By the end of our class today I felt like our class had a weird take on the word "winning".  Some argued that when arguing they are just trying gain knowledge while others are trying to win their argument, maybe even prove that they are more knowledgable. We've all been in this kind of situation in class.

One way or another you are trying to share with the class your persepective. In doing so you are sharing this in order for the class to not only have an understanding but to even agree with you. You may think that you don't care if they agree with you or not but why are you speaking up if you're only gonna get shut down? If no one agrees with you or at least no one stands up to continue the conversation with the same idea do you regret throwing the idea out there or do you hold strong and continue forward?

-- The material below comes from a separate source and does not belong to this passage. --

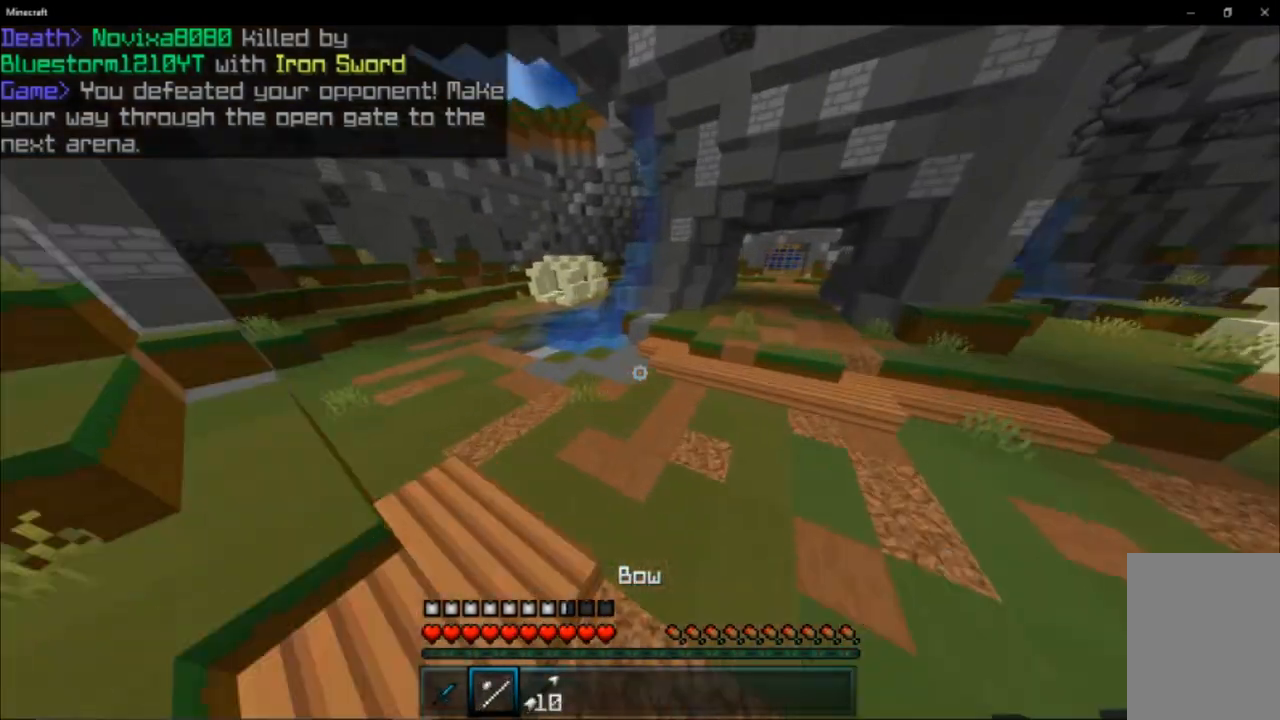
{"keys": ["w"], "mouse": []}
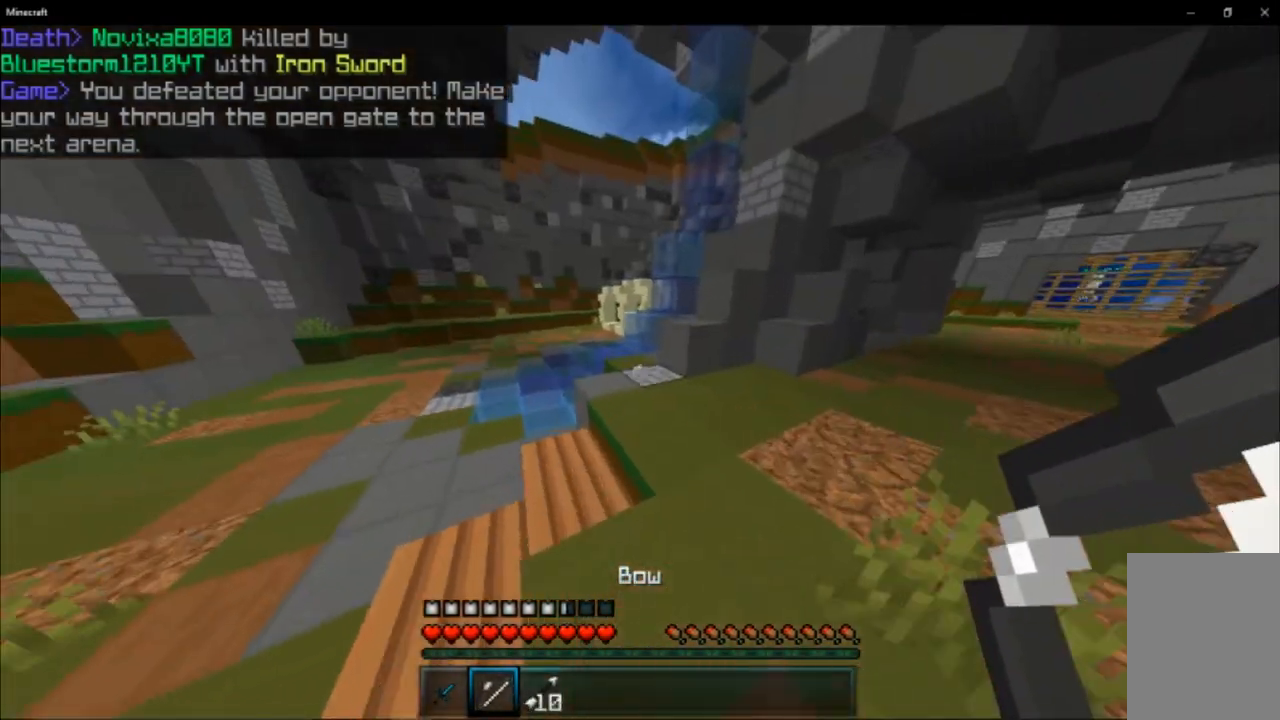
{"keys": ["a", "w"], "mouse": [], "events": [[100, "a", "down"]]}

Most of us will stay quiet after saying something that doesnt settle too well in class. Well that's most of us. I think the key is that no one wants to sound stupid, everyone wants to be or appear knowledgable. Most of the time it is usually "appear" over "be."

From this we came to the fair conclusion of a term "dialectic" or at least it seemed that most people could accept that term. In our reading, it did discuss arguments but I think there was too much focus on that when really it was torwards metaphors and how we use it in language (including arguments). The point of metaphors is that it is supposed to make an idea clearer if complicated (usually) what it can do is confuse its audience if not used well. One way or another it is all about perspective. 

2 comments:

lyzaakitten said...

I believe that the purpose of everyone involved in an argument is to win. Whether or not the win is clearly stated depends on the context of the argument itself. Unlike the days of dialectic, arguments are straightforward, you have an opponent and there is only one winner and one loser. I believe that the nature or arguing is intricate and there can be many tools and strategies to enhance your chances of winning. One of these strategies is using metaphors. The purpose of a metaphor according to Lakoff and Johnson is to make thoughts more vivid through poetic imagination and rhetorical flourish. However, metaphors can go beyond arguing and language and become prevalent in our everyday life throughout thought and action.

Carolina Perez-Siam said...

I too was intrigued by our class discussion on winning. I really don't have anything to add to your post. It really helped me come to a full understanding of todays discussion and wish I would've read this before I posted. Dialectic is something that should be taken into account during any discussion in class... applying this to my understanding of today left me with a more fluid and open ended understanding. Great post!